Roof top garden in Bangkok
|Laksi District Office|
|Mr. Narong Jungchamfa, Director of Laksi District Office|
During the workshop we had an opportunity to visit Laksi district which is about one hour drive from Bangkok to view the roof top garden project of the district administration. It was a beautiful model for the city dwellers to emulate. The technology used is very simple and appropriate to the city context. On the top of the seventh floor of the Laksi district office complex the open area of about 4,000 square metres was used for developing roof top garden. The initial investment to establish this garden was a mere 1000 Bhat (about 35 USD) says the Director of the Laksi District Office Mr. Narong Jungchamfa who takes special interest and pride in promoting the roof-top garden project. Under his leadership this project has won many accolades from various international and national organizations. About 100 different species of vegetables are cultivated in the open space which otherwise was not utilized.
|Ms. Mam (left) with Ms. Wilailak sharing her experiences|
The most interesting aspect was that the wastes were used as resources for the preparations of a variety of formulations adopting organic farming practices. Shrimp wastes, soya meal, vinegar, yeast, coir pith and many other available materials are fermented and used for making growth promoters and bio-pesticides. The garden is maintained by Ms. Mam from the Laksi district office who shares her experience with exuberance and enthusiasm with the visitors. All the garden operations from sowing the seeds in the nursery, transplanting, nurturing the plants, plant protection to marketing are being handled by Ms. Mam. She cultivates a variety of leafy vegetables and fruits on the roof top.
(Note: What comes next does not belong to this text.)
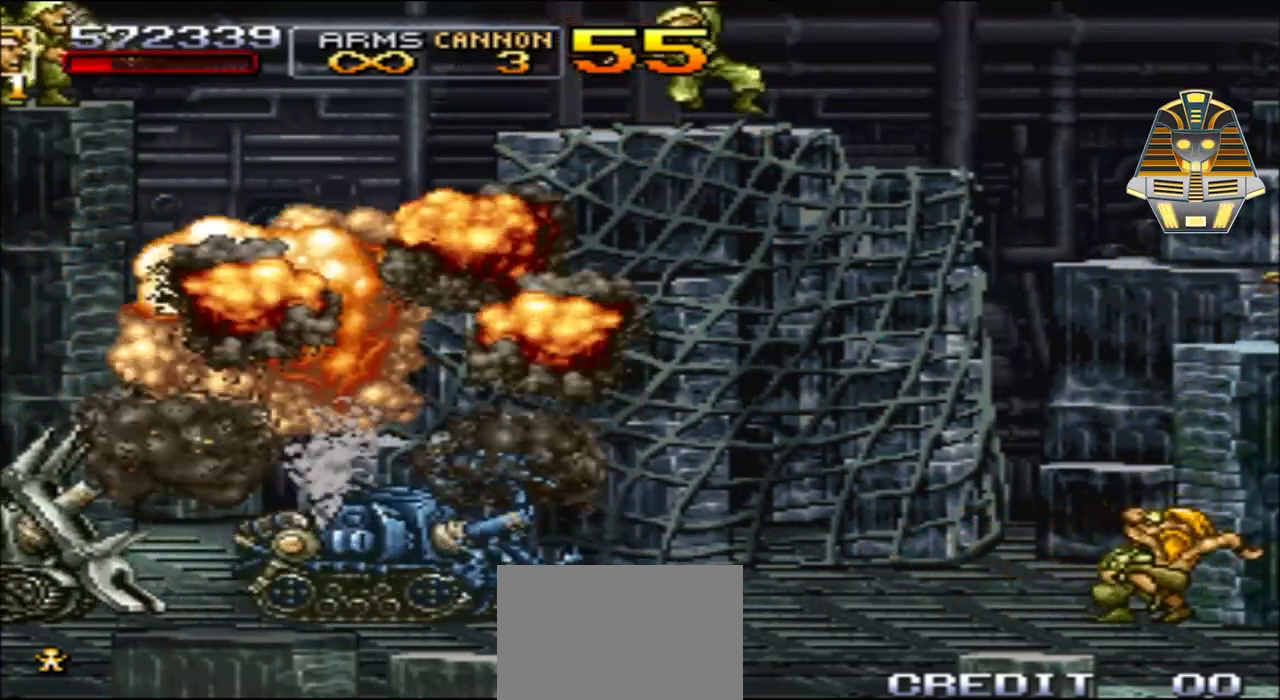
{"buttons": ["DPAD_RIGHT"], "events": [[67, "Y", "down"], [150, "DPAD_LEFT", "up"], [150, "Y", "up"], [317, "Y", "down"], [350, "DPAD_RIGHT", "down"], [400, "Y", "up"]]}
Every house generates lot of biodegradable wastes which to a large extent are disposed off adding to the existing garbage problem. If every household attempts to utilize the biodegradable wastes alone, the problem of waste management can be solved to a large extent. Roof tops may not be accessible for every city dweller; instead large pots can be utilized for cultivating vegetables on the balcony. Wherever rooftops are available don’t let the open space go waste use them for growing plants which in a modest way can contribute towards reducing the impacts of climate change.